— Послы княгини Либуши и богемского народа, выслушайте слова Пржемысла[92], сына честнейшего рыцаря Мната, которому дар пророчества открывает тайны будущего. Человека, управляющего плугом, вы призываете управлять вашим государством. Но вы не дали ему закончить дневной труд. Ах, если бы плуг его избороздил поле до самого пограничного камня, то быть бы Богемии на вечные времена независимым государством. Но вы преждевременно прервали работу пахаря, и границы вашей родины сделаются достоянием вашего соседа и перейдут по наследству к его потомкам. Три ветви, распустившиеся на палке, предвещают герцогине Либуше трех сыновей от меня. Двое из них преждевременно увянут, как два не успевших расцвести побега, а третий будет наследником трона. В его потомстве появится внук. Как орел, примчится он из-за гор и совьет гнездо в вашей стране, и не раз будет покидать ее, пока не вернется в нее окончательно. И когда явится сын богов, друг пахаря, и освободит его от рабских цепей, — запомни слова мои, потомство! — ты будешь благословлять судьбу свою, ибо правитель тот растопчет дракона суеверия и протянет длань к луне, чтобы вырвать ее из облаков и вместо нее самому светить миру своими благодетельными лучами.
Почетные послы стояли в немом изумлении. Словно каменные идолы, взирали они на пророка, будто сам бог вещал его устами. Он же, отойдя от них, приблизился к двум белым быкам, товарищам своим в тяжелом труде, снял с них ярмо и, освободив от работы, пустил на волю. Они радостно запрыгали по густой зеленой траве, но вдруг стали заметно худеть и растаяли, как легкий туман, совсем исчезнув из глаз. Затем Пржемысл скинул с ног крестьянские деревянные башмаки и пошел к ближайшему ручью омыться.
Его облачили в богатые одежды, он опоясался рыцарским мечом и надел золотые шпоры, после чего ловко вскочил на белого коня, покорно подставившего ему спину.
Теперь, когда все было готово и он собрался покинуть поле, до сих пор принадлежавшее ему, он приказал послам взять с собой деревянные башмаки, ибо хотел сохранить их в знак того, что выходец из простого народа был облечен властью правителя Богемии, дабы они напоминали ему и его потомкам, что не следует заноситься своим высоким положением и, помня о происхождении, почитать и защищать крестьянское сословие, из которого вышли сами. Отсюда пошел старинный обычай — в день коронации ставить перед королем Богемии пару деревянных башмаков, — обычай, сохранявшийся до тех пор, пока не угас род Пржемысла по мужской линии.
Выросшее из палки ореховое дерево цвело и приносило плоды. Корни его широко разрослись и дали новые побеги, и в конце концов вспаханное поле сплошь превратилось в ореховую рощу, приносившую жителям близлежащих деревень, поля которых были в этой округе, большой доход: в память о чудесном первом дереве богемские короли пожаловали общине особую льготную грамоту, освобождавшую ее от всех податей, когда-либо существовавших в стране, кроме кружечки орехов, которую та обязывалась поставлять ежегодно. Этой прекрасной привилегией пользуются, по преданию, их потомки до сего времени.

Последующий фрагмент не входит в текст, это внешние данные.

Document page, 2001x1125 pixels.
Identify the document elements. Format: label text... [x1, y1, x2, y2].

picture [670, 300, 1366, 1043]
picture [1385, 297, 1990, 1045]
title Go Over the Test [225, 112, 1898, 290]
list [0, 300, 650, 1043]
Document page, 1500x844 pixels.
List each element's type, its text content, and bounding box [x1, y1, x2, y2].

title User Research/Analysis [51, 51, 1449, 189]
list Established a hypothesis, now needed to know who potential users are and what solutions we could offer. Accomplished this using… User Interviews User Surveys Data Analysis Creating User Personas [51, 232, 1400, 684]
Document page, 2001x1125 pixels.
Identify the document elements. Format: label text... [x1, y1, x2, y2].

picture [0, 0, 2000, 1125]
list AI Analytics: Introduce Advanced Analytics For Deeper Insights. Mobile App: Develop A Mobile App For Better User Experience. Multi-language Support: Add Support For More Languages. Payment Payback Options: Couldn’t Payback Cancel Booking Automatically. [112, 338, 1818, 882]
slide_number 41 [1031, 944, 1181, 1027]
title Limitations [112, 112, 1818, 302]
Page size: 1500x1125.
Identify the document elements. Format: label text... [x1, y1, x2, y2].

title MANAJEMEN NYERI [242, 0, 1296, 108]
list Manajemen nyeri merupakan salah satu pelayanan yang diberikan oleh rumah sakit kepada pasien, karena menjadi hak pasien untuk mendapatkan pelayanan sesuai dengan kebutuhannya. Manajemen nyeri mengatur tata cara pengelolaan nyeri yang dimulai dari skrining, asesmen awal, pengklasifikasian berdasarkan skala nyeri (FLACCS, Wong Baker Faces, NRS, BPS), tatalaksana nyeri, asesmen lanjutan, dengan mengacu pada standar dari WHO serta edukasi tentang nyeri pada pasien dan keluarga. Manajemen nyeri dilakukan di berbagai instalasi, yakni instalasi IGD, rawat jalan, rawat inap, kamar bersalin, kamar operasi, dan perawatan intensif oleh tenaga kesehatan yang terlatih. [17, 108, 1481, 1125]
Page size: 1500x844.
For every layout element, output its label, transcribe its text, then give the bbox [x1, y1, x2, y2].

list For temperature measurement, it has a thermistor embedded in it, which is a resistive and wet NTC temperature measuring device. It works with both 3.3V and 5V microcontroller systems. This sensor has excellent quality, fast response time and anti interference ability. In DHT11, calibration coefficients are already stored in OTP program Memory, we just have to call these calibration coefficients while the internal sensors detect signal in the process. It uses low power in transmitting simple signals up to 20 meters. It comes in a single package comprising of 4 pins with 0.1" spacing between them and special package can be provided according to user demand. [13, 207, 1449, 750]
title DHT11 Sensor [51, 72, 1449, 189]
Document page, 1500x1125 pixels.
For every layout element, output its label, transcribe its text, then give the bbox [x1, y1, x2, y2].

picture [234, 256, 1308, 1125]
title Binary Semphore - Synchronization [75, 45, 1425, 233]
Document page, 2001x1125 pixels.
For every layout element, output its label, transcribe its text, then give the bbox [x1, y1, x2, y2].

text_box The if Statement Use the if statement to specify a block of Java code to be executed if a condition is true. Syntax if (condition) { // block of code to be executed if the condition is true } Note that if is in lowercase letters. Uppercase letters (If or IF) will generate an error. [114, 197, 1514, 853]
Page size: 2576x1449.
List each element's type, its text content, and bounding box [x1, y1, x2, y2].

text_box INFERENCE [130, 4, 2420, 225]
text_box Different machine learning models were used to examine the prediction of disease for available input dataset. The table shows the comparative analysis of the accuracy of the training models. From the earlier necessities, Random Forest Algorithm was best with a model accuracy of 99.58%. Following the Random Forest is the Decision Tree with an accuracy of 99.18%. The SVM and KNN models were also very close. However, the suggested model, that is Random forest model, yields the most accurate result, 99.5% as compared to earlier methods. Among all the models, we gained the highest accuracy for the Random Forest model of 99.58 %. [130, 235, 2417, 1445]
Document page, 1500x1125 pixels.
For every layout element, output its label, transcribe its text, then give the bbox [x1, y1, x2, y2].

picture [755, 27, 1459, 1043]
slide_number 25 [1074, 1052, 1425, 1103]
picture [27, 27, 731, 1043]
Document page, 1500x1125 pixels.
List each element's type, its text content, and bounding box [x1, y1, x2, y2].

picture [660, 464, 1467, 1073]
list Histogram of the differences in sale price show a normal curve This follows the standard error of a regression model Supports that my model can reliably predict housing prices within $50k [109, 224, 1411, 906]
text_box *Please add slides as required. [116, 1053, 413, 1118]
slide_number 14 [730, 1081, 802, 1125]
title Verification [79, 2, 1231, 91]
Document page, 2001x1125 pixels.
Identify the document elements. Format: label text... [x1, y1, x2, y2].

Хотя резвый конь, гордо несший на спине жениха к своей госпоже, казалось, обгонял ветер, Пржемысл вонзал ему в бока золотые шпоры, заставляя ускорять бег. Быстрый галоп коня казался ему черепашьим шагом, так горячо было желание вновь увидеть прекрасную Либушу, образ которой, после семи лет разлуки, стоял перед его мысленным взором как живой и казался таким же прелестным и юным. Он жаждал не просто полюбоваться ею, как любуются прелестным цветком на пестрой куртине в саду, но заключить с ней счастливый союз, венец взаимной любви. Пржемысл стремился лишь к миртовой короне, которая, по иерархии влюбленных, сверкает много ярче королевской короны, и если бы он положил на одну чашу весов земное величие, а на другую — любовь, то чаша с богемским государством без Либуши высоко подскочила бы вверх, как обрезанный дукат на золотых весах менялы.
Солнце уже клонилось к закату, когда новый герцог торжественно был доставлен в Вышеград. Либуша в то время гуляла в саду и собирала в корзиночку зрелые сливы, когда ей доложили о прибытии ее суженого. Она скромно пошла ему навстречу и приняла как жениха, ниспосланного ей богами, скрыв за видимой покорностью, что это выбор ее сердца, а не воля невидимых сил.